When a line in the records contains the string "Metres", copy that line.
======== DATA FOR PROCESSING
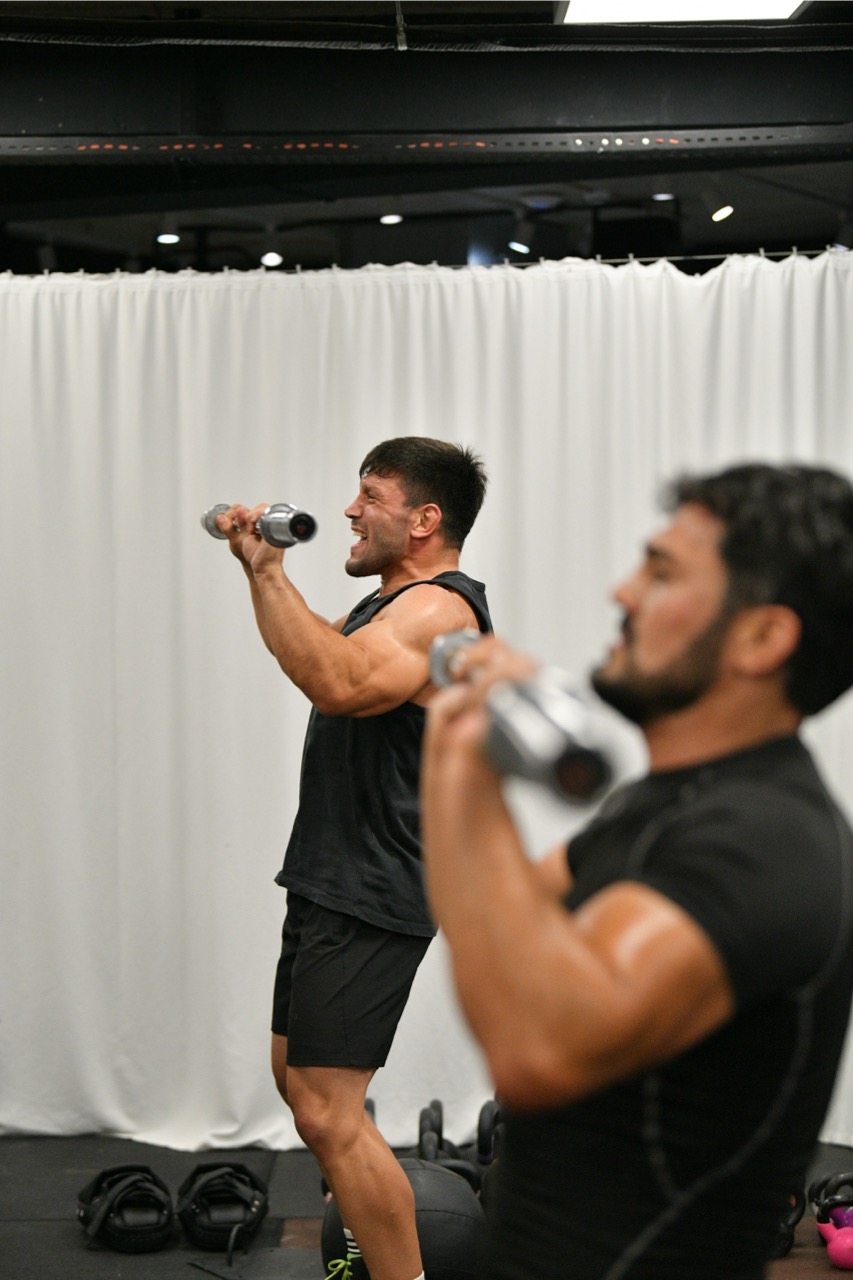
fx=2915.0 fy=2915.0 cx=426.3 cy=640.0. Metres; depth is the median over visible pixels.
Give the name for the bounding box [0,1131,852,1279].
================
======== DATA FOR PROCESSING
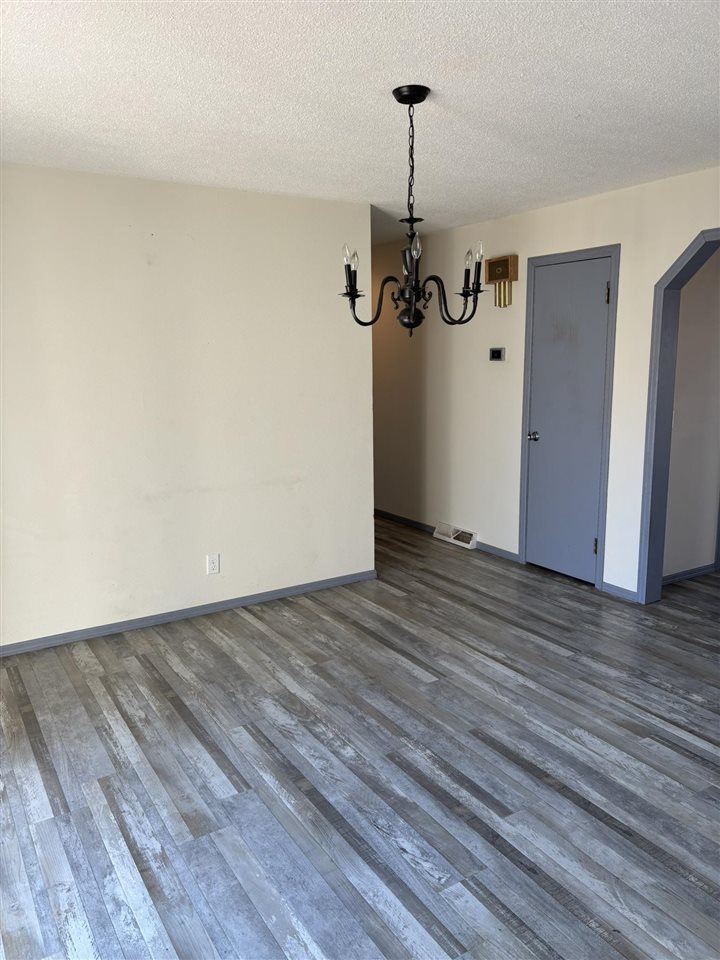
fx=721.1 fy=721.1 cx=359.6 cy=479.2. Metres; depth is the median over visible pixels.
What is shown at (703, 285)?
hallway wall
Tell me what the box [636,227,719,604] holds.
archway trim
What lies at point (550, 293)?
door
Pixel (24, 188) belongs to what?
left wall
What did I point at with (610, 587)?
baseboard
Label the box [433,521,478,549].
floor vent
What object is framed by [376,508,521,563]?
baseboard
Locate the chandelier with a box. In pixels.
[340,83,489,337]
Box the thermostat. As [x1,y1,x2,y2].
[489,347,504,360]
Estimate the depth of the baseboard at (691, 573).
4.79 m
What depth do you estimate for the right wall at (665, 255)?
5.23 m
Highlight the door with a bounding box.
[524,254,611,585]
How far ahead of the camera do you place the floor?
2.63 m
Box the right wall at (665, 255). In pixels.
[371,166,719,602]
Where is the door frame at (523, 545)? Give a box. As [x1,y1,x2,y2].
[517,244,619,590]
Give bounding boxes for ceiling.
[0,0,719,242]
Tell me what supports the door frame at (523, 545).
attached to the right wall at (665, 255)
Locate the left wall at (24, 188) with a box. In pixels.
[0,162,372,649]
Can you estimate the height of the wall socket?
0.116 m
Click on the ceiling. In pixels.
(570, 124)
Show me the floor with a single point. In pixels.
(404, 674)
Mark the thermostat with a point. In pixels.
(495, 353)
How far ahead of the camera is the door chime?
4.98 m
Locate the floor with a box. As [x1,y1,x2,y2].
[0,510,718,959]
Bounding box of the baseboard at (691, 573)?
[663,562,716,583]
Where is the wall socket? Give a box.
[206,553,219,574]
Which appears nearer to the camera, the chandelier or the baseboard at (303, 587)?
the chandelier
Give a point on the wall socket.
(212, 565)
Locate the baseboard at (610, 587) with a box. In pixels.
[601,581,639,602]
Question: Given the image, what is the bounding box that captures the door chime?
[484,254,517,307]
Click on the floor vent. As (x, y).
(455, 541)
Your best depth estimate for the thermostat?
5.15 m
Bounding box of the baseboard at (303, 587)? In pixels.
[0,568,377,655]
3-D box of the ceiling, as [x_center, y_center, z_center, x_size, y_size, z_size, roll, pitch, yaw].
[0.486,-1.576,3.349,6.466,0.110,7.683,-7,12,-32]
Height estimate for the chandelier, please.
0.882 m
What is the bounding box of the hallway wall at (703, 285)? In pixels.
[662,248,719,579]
================
- RESPONSE AREA:
fx=2915.0 fy=2915.0 cx=426.3 cy=640.0. Metres; depth is the median over visible pixels.
fx=721.1 fy=721.1 cx=359.6 cy=479.2. Metres; depth is the median over visible pixels.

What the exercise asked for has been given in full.